Sindh Health and Population Welfare Minister Dr Azra Pechuho told SAMAA Digital on Tuesday how the government is handling the situation, what lessons they have learned and what their plans are for the future.
A much needed Infection Prevention and Control (IPC) Committee has been formed, said the health minister, whose task is to carry out baseline surveys in all public sector healthcare facilities, train medical and non-medical staff in the best infection control protocols and monitor whether those protocols are being adhered to.
“We used a checklist to evaluate different hospitals and found that most of our public sector hospitals were not scoring more than 80 out of a thousand,” said Dr Pechuho.
She explained that they scored points for having incinerators to dispose of waste, but lost many more for using them without proper protocols. None of the steps and stages of getting the biological waste to the incinerator were being followed.
Dr Pechuho says the outbreak of HIV in Larkana had alerted them of the urgent need to work on infection control.
So they had started by training professionals who would then train others and bring about a trickle-down infection control effect in the province. Thirty-five trainers have been certified so far who will return to their respective districts and train hospital staff from janitors and paramedics to nurses and doctors.
It will be a slow process but she believes they will see positive results in the long run.
To further strengthen infection control, committees will also be formed in hospitals themselves. These will look after not only waste disposal, but also monitor the use and sterilisation of medical equipment.
The main culprit behind the HIV crisis is the reuse of syringes, the health minister says. She has directed the central procurement committee to make the bulk of syringe purchases, around 80%, autolocked—in which the plunger is locked after a single injection.
“A committee on communicable diseases has also been notified to look at vector-borne diseases,” the provincial health minister told SAMAA Digital in response to a question on the dengue outbreak.
It will comprise infectious disease experts and be headed by health secretary Hafeezullah Abbasi. The World Health Organisation was supporting the initiative and the IPC cell will follow up with its trainers.
Dr Pechuho explained there had been more cases of dengue in urban areas, such as Karachi, as compared to rural districts because of the way freshwater was stored.

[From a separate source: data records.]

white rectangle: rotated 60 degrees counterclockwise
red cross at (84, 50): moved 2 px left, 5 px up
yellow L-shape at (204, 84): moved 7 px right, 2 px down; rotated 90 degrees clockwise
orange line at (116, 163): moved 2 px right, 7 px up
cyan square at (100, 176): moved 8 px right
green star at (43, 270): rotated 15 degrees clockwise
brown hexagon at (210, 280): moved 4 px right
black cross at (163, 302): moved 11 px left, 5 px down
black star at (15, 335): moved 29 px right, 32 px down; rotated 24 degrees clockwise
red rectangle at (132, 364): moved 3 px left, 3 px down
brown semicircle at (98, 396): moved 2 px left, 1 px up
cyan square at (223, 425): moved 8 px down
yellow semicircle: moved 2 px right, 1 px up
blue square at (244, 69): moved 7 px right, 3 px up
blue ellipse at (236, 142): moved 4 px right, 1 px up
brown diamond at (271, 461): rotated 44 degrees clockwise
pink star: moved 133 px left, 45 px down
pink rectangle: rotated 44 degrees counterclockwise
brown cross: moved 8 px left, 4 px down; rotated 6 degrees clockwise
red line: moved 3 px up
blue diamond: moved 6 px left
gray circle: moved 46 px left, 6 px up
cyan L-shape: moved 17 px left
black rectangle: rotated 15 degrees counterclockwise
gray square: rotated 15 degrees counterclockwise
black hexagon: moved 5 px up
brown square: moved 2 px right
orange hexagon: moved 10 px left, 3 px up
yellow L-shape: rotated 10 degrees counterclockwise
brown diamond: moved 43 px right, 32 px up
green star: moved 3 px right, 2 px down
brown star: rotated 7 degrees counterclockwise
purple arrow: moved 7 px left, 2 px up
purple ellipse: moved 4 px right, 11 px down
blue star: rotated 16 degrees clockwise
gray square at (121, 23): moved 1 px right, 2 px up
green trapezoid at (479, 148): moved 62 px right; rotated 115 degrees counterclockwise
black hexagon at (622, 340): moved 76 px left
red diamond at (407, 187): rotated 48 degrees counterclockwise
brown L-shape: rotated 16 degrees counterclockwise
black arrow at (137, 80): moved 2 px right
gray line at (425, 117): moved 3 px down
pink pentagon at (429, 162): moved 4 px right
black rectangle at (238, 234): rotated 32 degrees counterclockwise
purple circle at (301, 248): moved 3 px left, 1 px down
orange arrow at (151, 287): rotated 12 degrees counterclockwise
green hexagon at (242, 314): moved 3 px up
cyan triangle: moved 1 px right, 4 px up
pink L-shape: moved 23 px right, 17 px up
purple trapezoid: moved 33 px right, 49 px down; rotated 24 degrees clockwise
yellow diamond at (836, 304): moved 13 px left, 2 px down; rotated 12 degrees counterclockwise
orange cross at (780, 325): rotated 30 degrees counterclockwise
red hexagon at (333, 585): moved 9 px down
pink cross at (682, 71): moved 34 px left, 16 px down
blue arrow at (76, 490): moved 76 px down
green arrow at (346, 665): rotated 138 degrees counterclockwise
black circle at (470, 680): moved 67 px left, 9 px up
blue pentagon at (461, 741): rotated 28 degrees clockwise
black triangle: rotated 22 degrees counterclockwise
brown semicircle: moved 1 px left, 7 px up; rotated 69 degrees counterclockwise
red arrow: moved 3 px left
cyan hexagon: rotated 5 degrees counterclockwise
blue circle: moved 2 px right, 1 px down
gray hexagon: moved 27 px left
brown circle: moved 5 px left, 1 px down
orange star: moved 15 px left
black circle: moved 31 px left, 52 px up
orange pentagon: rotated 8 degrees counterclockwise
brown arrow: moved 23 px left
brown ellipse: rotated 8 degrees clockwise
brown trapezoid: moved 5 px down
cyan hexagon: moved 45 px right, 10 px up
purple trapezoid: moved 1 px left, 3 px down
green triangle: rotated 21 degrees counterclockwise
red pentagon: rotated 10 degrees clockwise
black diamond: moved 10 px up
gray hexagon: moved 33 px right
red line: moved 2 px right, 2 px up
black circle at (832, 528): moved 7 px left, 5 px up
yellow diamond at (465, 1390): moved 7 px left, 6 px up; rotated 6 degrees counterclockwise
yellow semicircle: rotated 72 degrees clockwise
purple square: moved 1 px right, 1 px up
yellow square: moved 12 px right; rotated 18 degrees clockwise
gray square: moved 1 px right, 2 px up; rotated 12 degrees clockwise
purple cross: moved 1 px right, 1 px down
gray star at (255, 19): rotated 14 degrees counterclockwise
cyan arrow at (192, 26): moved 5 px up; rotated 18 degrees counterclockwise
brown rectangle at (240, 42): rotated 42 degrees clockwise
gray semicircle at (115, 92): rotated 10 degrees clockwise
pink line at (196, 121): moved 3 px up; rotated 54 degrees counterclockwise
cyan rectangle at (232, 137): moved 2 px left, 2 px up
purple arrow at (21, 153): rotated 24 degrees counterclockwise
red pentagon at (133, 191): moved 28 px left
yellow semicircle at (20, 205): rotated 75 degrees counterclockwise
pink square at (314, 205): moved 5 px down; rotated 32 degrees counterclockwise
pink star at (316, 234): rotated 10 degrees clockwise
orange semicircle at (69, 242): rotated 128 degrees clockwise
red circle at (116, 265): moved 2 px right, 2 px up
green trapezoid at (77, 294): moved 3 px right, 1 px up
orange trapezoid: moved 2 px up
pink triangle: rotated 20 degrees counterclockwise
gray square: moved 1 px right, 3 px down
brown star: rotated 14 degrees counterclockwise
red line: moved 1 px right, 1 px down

The mosquito that spreads dengue, Aedes Aegypti, breeds in stagnant freshwater sources. These include uncovered water tanks, water cisterns, flower pots, buckets and stagnant puddles of rainwater that hadn’t drained properly.
Compared to this, freshwater sources in rural areas were usually not stagnant.
“Even the dengue cases that have been reported in rural areas were from people who came from Karachi,” she added.
Spraying was being carried out, said Dr Pechuho, but it would not cover the inside of homes where people will have to take their own precautionary measures.
Similarly, Naegleria fowleri, the brain-eating amoeba that has claimed 15 lives so far, has also emerged as a Karachi-specific problem.
“Water is not chlorinated at the household level,” lamented the health minister, advising people to use chlorine tablets and avoid inhaling water through the nose until the issue of leaky pipes affecting chlorination was solved.
Lastly, she revealed that the recent cases of tetanus and diphtheria had occurred in children who were not immunised.
Three children have died of diphtheria while tetanus claimed two lives, reported The News on October 11.
“The EPI programme has not been strong in Karachi before. We’re working on strengthening it. I’ve ordered an investigation into the cases to find out who the vaccinators were,” she said.